_Material for the task_:
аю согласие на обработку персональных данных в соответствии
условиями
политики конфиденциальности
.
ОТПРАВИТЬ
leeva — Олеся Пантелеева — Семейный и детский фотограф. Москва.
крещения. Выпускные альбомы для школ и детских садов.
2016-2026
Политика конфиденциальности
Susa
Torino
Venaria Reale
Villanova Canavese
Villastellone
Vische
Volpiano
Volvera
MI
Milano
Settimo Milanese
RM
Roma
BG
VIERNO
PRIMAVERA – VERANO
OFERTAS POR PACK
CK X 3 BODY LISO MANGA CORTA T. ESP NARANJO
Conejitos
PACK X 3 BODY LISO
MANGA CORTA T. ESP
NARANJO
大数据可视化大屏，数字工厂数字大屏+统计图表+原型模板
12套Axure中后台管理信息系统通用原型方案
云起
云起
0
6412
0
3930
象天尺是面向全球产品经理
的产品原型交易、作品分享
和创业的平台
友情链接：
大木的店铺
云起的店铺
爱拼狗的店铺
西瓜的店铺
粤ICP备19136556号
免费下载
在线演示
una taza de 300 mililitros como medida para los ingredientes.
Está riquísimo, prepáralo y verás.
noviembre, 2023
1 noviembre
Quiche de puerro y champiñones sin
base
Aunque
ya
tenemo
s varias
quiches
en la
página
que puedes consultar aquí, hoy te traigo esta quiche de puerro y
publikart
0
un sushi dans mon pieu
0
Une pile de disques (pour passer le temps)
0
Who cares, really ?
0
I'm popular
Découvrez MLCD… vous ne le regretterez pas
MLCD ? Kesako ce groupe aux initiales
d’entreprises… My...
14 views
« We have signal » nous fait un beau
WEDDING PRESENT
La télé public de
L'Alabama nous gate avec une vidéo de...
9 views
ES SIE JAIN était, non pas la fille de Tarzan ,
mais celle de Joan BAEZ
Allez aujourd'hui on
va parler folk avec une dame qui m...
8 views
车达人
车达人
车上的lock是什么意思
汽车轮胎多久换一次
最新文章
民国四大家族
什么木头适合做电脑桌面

_Task description_: Please find each line in the entries above that contains the word "конфиденциальности", matching its case exactly, and copy those lines.

_Result of this exercise_:
политики конфиденциальности
Политика конфиденциальности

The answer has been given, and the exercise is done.